Barack Obama’s speech on Tuesday has been widely hailed as an attempt to deal honestly with the race issue in the U.S. and his longtime pastor Jeremiah Wright, but Washington Post columnist Charles Krauthammer is having none of that.
In an Op-Ed article headlined “The Speech: A Brilliant Fraud,” Krauthammer acknowledges that Obama condemned Rev. Wright’s inflammatory remarks as “wrong and divisive” — without specifying the remarks he was referring to.
But Krauthammer goes on to say: “The question is why didn't he leave that church?
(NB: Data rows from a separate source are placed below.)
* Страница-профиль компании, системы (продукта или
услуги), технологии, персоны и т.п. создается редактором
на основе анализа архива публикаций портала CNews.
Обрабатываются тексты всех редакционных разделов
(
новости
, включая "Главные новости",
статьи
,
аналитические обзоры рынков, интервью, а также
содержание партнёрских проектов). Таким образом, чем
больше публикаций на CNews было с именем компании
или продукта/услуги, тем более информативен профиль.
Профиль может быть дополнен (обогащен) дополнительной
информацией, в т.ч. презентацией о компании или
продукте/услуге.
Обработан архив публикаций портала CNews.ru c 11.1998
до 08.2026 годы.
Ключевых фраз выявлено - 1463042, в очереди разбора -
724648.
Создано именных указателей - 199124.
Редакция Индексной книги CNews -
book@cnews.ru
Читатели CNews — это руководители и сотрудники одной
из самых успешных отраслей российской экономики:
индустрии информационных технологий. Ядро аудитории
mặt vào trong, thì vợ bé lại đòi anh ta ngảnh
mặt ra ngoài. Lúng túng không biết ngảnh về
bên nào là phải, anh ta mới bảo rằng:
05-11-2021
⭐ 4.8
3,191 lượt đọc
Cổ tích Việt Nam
Why didn't he leave — why doesn't he leave even today — a pastor who thundered not once but three times from the pulpit (on a DVD the church proudly sells), ‘God damn America’?
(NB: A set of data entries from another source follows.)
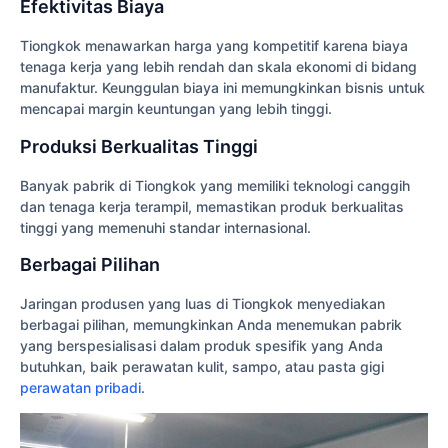
Efektivitas Biaya
Tiongkok menawarkan harga yang kompetitif karena biaya
tenaga kerja yang lebih rendah dan skala ekonomi di bidang
manufaktur. Keunggulan biaya ini memungkinkan bisnis untuk
mencapai margin keuntungan yang lebih tinggi.
Produksi Berkualitas Tinggi
Banyak pabrik di Tiongkok yang memiliki teknologi canggih
dan tenaga kerja terampil, memastikan produk berkualitas
tinggi yang memenuhi standar internasional.
Berbagai Pilihan
Jaringan produsen yang luas di Tiongkok menyediakan
berbagai pilihan, memungkinkan Anda menemukan pabrik
yang berspesialisasi dalam produk spesifik yang Anda
butuhkan, baik perawatan kulit, sampo, atau pasta gigi
perawatan pribadi
.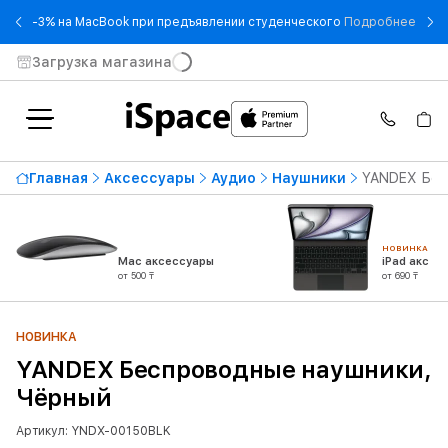
- -3
-3% на MacBook при предъявлении студенческого
Подробнее
Загрузка магазина
Главная
Аксессуары
Аудио
Наушники
YANDEX Бес
НОВИНКА
Mac аксессуары
iPad аксес
от 500 ₸
от 690 ₸
НОВИНКА
YANDEX Беспроводные наушники,
Чёрный
Артикул: YNDX-00150BLK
“Obama's 5,000-word speech, fawned over as a great meditation on race, is little more than an elegantly crafted, brilliantly sophistic justification of that scandalous dereliction.”
Krauthammer opines that Obama’s defense of his relationship with Wright rests on “moral equivalence” and “white guilt.”
For moral equivalence, Krauthammer notes, Obama places his white grandmother at the “other end of the spectrum” from Wright, since according to Obama she “once confessed her fear of black men who passed by her on the street, and who on more than one occasion has uttered racial or ethnic stereotypes that made me cringe."
Krauthammer writes: “Does he not see the moral difference between the occasional private expression of the prejudices of one's time and the use of a public stage to spread racial lies and race hatred?”
As for white guilt, Krauthammer observes that Obama's purpose in his speech was to put Wright's outrages in the context of history — and by history, “he means the history of white racism…
“What lies at the end of his recital of the long train of white racial assaults from slavery to employment discrimination? Jeremiah Wright, of course.
“This contextual analysis of Wright's venom, this extenuation of black hate speech as a product of white racism, is not new. It’s the Jesse Jackson politics of racial grievance, expressed in Ivy League diction and Harvard Law nuance. That's why the speech made so many liberal commentators swoon: It bathed them in racial guilt while flattering their intellectual pretensions.”
Krauthammer asserts that Obama “flatters himself as a man of the future transcending the anger of the past as represented by his beloved pastor…
“Then answer this, Senator: If Wright is a man of the past, why would you expose your children to his vitriolic divisiveness?”
The writer concludes: “Why did you give $22,500 just two years ago to a church run by a man of the past who infects the younger generation with precisely the racial attitudes and animus you say you have come unto us to transcend?”